» Exercise text:
It is the needs of the end user that all FIs have in mind as they contemplate faster payments. Yet, what the customer wants today is not the same as what the customer may require tomorrow, so a successful faster payments future hinges on accurately predicting that evolution.

Only time will tell how faster payments infrastructure and implementation will shake out, but as the seas of change are upon the industry, one thing’s for certain: it’s time to board the boat.

10 Strategic Recommendations to Achieve Faster Payments Vision by 2020


  1. Establish a faster payments governance framework.
  2. Recommend and establish faster payments rules, standards, and baseline requirements that support broad adoption; safety, integrity and trust; and inter-operability.
  3. Assess the payments regulatory landscape and recommend changes to the regulatory framework.



  4. Establish an inclusive directory workgroup to identify and recommend a directory design for solutions to inter-operate in the faster payments system.
  5. Enhance Federal Reserve settlement mechanisms to support the faster payments system.
  6. Explore and assess the need for Federal Reserve operational role(s) in faster payments.



  7. Recommend, develop and implement methods for fraud detection, reporting and information sharing in faster payments.
  8. Develop cross-solution education and advocacy programs aimed at awareness and adoption.
  9. Conduct research and analysis to address gaps in cross-border functionality and inter-operability.
  10. Continue research and analysis on emerging technologies.

Dataset entries:
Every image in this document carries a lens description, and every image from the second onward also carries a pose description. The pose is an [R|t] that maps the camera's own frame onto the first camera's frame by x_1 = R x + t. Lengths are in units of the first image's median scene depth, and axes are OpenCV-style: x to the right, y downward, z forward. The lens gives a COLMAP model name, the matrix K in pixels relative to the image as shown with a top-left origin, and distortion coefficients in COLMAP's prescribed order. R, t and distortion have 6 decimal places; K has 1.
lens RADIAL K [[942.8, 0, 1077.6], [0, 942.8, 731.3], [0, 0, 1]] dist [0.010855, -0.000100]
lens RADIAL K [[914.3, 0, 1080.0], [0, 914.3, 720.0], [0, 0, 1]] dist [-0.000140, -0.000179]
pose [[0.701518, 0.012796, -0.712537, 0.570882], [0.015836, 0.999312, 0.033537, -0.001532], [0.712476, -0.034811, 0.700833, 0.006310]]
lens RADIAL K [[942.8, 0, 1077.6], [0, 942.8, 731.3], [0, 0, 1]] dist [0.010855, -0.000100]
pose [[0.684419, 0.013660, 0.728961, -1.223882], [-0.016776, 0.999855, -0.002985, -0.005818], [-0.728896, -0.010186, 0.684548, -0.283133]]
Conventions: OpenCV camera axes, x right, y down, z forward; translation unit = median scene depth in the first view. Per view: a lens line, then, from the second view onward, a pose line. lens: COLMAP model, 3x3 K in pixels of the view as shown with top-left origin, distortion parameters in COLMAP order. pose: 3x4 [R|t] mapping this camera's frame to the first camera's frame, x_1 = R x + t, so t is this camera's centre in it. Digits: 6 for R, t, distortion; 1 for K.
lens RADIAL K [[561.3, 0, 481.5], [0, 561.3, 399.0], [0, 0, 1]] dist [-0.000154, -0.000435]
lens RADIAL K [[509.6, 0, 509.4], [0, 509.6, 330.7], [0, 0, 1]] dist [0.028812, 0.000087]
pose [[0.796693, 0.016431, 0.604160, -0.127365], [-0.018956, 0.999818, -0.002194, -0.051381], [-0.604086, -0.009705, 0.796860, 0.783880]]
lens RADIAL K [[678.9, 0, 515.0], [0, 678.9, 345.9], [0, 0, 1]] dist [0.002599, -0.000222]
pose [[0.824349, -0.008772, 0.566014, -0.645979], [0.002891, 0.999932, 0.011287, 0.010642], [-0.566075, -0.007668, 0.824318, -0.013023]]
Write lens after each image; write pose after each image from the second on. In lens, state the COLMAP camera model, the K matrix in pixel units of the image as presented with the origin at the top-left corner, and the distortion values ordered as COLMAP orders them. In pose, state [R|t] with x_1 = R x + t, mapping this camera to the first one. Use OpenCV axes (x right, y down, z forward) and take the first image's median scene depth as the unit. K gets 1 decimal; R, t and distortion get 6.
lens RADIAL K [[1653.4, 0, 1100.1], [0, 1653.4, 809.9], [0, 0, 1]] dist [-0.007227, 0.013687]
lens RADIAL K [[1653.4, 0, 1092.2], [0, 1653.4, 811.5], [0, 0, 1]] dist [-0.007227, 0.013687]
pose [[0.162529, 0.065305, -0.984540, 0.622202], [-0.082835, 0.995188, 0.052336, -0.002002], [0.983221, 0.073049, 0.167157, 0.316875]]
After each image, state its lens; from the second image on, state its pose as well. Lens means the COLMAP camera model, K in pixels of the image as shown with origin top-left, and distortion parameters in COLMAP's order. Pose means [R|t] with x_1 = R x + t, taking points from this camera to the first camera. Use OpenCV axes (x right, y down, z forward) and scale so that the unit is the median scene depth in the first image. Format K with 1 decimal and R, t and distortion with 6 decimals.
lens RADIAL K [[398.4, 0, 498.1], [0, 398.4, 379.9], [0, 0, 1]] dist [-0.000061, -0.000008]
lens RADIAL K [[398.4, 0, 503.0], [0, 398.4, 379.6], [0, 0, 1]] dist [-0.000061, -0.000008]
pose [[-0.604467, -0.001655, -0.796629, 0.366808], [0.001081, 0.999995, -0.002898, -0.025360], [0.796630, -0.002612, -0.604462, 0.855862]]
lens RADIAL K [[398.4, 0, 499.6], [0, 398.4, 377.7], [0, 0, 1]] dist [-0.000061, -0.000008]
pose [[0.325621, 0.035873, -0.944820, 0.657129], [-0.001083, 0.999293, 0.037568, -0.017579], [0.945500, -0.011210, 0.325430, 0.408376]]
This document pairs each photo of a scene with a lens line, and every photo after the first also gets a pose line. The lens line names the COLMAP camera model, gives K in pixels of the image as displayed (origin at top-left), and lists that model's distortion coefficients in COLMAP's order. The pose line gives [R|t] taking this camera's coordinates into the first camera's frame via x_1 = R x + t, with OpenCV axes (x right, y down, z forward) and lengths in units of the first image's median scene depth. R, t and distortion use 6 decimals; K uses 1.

» How to complete this task: In the faster payments text, what is recommendation number 5?

» Result of the task: Enhance Federal Reserve settlement mechanisms to support the faster payments system.